Is this eylettersite?
5-step field checkRun through these checks against the specimen in your hand. The more boxes tick, the more confident the ID.
- 1Test the hardnessTry to scratch eylettersite with a known reference. Eylettersite sits at Mohs 5 — softer than the next harder reference, harder than the previous one.
- 2Check the streakDrag the specimen across an unglazed porcelain plate. Eylettersite leaves a white streak.
- 3Read the lusterHold the specimen under a strong light. Eylettersite typically shows a vitreous luster.
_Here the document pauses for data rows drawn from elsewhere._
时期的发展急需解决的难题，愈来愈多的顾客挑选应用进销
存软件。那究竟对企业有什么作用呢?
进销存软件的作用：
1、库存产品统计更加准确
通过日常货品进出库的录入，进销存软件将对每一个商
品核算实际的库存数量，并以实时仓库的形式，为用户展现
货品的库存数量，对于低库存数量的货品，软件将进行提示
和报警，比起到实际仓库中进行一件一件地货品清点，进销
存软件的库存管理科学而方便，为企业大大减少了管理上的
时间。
- 4Match the color rangeCompare against the expected color range: white, colorless, yellowish.
- 5Look at form & habitCrystal system: trigonal. Typical habit: microscopic crystals, massive, crusts.
Often confused with
Eylettersite vs. its common look-alikes — and how to tell them apart in the field.
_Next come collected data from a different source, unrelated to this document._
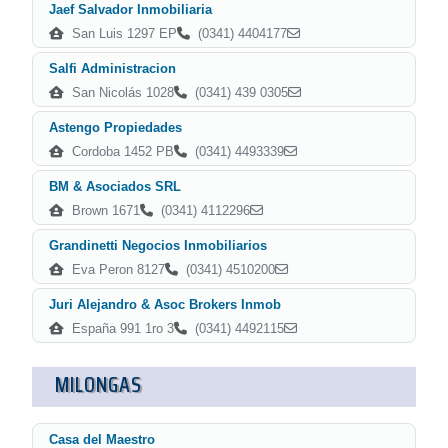
Jaef Salvador Inmobiliaria
San Luis 1297 EP
(0341) 4404177
Salfi Administracion
San Nicolás 1028
(0341) 439 0305
Astengo Propiedades
Cordoba 1452 PB
(0341) 4493339
BM & Asociados SRL
Brown 1671
(0341) 4112296
Grandinetti Negocios Inmobiliarios
Eva Peron 8127
(0341) 4510200
Juri Alejandro & Asoc Brokers Inmob
España 991 1ro 3
(0341) 4492115
MILONGAS
Casa del Maestro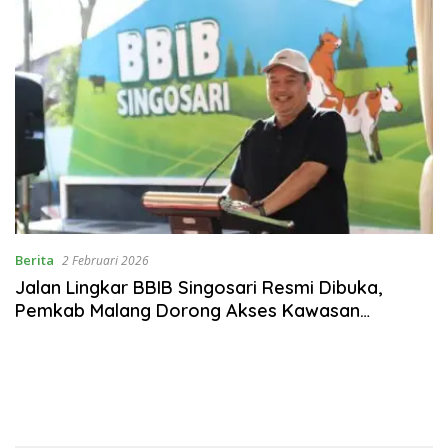
Berita
2 Februari 2026
Jalan Lingkar BBIB Singosari Resmi Dibuka,
Pemkab Malang Dorong Akses Kawasan
Strategis Peternakan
Often found alongside eylettersite
Minerals reported to co-occur with eylettersite. Spotting these in float or country rock is a strong cue you are in the right ground.
All properties
- Chemical formula
- Th(PO₄,SO₄)₂(OH,H₂O)₄
- Mohs hardness
- 5
- Density
- 3.31 g/cm³
- Streak
- White
- Luster
- Vitreous
- Transparency
- Translucent
- Crystal system
- Trigonal
- Crystal habit
- Microscopic Crystals, Massive, Crusts
- Cleavage
- None Observed
- Rarity
- Rare
- Uses
- Collector
- Host rock
- Granite Pegmatites
- Typical price
- $50-300 per specimen
Where rockhounds find eylettersite
Classic worldwide localities
- Kobokobo, Democratic Republic of the Congo
- Lachaux, France
Field-hunting tip
Look in granite pegmatites country — that is the host setting where eylettersite typically forms. If you start seeing meta-autunite, phosphuranylite, beryl in float, you are in the right ground. Field specimens usually show a microscopic crystals, massive, crusts habit, so train your eye for that shape before scanning the outcrop.